Sacchi: I look at stories with characters with disabilities with the same critical eye that I use for any other work, but I'm very glad to see them. For one thing, disabilities (like alternative gender presentations) contribute to the complexities of stories in various ways. Not only are the characters personally influenced by their situations, but their worlds and the ways they navigate them are more complex than for most people, and this adds depth and interest to their stories. Another aspect is the journey a reader make take from initially seeing someone as "other" to recognizing a fully shared humanity, with an extra dose of respect. Not every story has to be "educational" in this way, of course, but it's good for readers to empathize with all sorts of well-written characters.
Sharon: You've contributed to a stack of erotica anthologies that are "breast-high," according to your blog. (I remember when it was thigh-high! I think you really should post a picture of yourself on your blog with your boob-high stack of books.) How did you go from being a contributing writer of lesbian erotica anthologies to being an editor of them?
Sacchi: Well, as you know, I'm not very tall, so "breast-high" doesn't imply all that much altitude. I toyed with the idea of editing for a while; I never wanted to be a teacher, exactly, but I do read with a sense of what's good writing and what isn't, and of how to fix what needs fixing. Then another writer with an anthology idea tracked me down and talked me into co-editing Rode Hard, Put Away Wet: Lesbian Cowboy Erotica with her, since she had experience with training horses and cowboyin', and I had more on the writing chops and contacts side. We did four books together, but we've both moved on.
Sharon: I know you're still contributing to other anthologies, such as She-Shifters, the lesbian paranormal erotica anthology, in addition to editing your own books. What keeps you interested in writing short erotic fiction after so many years and so many stories?

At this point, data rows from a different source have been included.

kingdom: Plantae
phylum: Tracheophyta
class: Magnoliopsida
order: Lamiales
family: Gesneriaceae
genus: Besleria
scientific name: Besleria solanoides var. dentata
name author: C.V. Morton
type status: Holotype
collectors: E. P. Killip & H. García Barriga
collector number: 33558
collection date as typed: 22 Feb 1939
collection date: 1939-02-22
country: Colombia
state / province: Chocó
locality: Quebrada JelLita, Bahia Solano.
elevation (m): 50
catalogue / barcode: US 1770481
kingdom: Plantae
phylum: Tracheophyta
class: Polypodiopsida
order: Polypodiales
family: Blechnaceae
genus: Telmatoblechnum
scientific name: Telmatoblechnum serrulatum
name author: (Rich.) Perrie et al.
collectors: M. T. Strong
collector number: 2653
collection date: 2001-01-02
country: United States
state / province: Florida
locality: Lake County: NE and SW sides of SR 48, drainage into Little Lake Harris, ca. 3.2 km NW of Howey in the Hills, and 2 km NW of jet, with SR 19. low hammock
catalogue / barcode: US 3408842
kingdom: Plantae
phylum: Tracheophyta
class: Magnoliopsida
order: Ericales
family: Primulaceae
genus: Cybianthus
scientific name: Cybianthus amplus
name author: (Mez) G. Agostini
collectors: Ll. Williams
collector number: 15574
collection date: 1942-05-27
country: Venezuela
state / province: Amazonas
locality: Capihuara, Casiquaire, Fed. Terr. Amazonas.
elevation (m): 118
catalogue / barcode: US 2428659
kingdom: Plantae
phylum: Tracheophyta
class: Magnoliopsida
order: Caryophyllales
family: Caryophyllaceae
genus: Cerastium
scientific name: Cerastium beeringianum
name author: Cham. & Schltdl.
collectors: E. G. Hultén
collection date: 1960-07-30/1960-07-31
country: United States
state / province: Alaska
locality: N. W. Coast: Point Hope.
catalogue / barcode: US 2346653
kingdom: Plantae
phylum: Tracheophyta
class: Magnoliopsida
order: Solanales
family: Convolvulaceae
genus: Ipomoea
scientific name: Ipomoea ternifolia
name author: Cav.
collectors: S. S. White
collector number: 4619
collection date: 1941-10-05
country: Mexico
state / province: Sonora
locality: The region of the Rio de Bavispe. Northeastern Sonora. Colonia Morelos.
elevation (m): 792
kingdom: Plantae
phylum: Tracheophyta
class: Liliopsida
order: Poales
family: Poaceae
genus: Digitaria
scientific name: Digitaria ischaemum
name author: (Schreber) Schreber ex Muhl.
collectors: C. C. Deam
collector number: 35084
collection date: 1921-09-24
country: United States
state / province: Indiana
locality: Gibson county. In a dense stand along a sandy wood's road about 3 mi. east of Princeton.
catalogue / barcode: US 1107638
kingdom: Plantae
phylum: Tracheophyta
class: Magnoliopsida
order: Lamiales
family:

Sacchi: I wrote and published a moderate amount of fantasy and science fiction, including some YA (which is why I chose a pseudonym for my erotic writing) before getting into erotica, so I've been exposed to a variety of genres. Now and then I think I should forget about erotica and focus on other writing, but I find myself including at least undertones of the erotic in most of what I write. To me, erotic stories need to be about other things besides sex, and the fact that a piece has enough sex in it to categorize as erotica doesn't have to limit it; there are still infinite numbers of stories to tell.
Sharon: Last question. In Girl Fever, I found many familiar names -- writers well-known in the field of lesbian erotica -- but I also came across some writers I've never read before, whose stories I really enjoyed and whose writing took me by surprise. What surprised you the most in editing this anthology?
Sacchi: I was surprised (and relieved) that I got so many good stories, and, as you note, by so many by people I'd never encountered before. Maybe it was because some of them felt that their chances were better for a book with so many stories, or maybe they felt more up to writing short pieces than long ones; I don't know. But it does take a special skill to present well-developed characters and settings and scenes in a concise way, and I think that sometimes the amount of focus required on the part of the writer makes a better story than they'd produce with more room to fill.
Sharon: Thank you so much for your time, Sacchi!
Sacchi: Thank you, Sharon, for the great stories you've written for me, and for all you accomplish.
*The MRI story Sacchi is referring to is called "Imaging," and is in Lipstick on Her Collar. That was a fun one to write. I took on a literary no-no and created a not-very-likable protagonist -- a disabled dyke who is an unreliable narrator. I was glad Sacchi took a chance on it.